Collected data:
━━━━━━
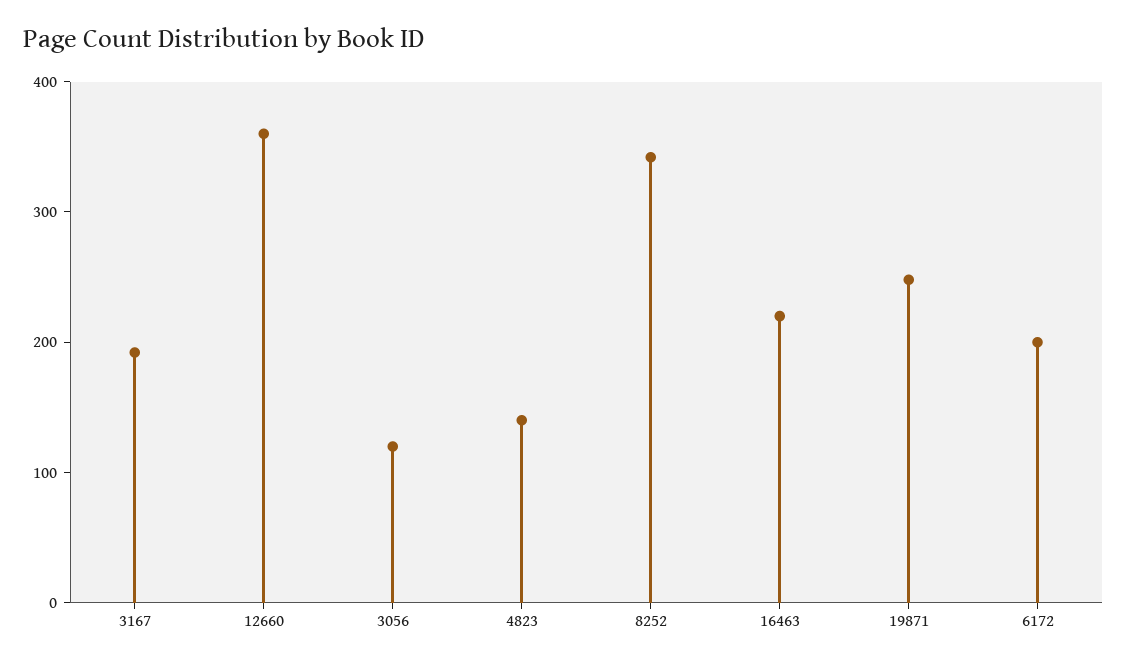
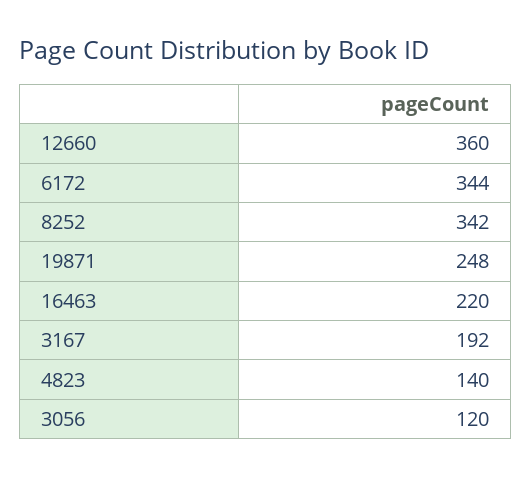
  {
    "3167": 192,
    "12660": 360,
    "3056": 120,
    "4823": 140,
    "8252": 342,
    "16463": 220,
    "19871": 248,
-   "6172": 200
+   "6172": 344
  }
━━━━━━
• [INSTRUCTIONS TO FOLLOW]
Return the entries exactly as given. Do not include pictures.

• [COMPLETED TASK]
  {
    "3167": 192,
    "12660": 360,
    "3056": 120,
    "4823": 140,
    "8252": 342,
    "16463": 220,
    "19871": 248,
-   "6172": 200
+   "6172": 344
  }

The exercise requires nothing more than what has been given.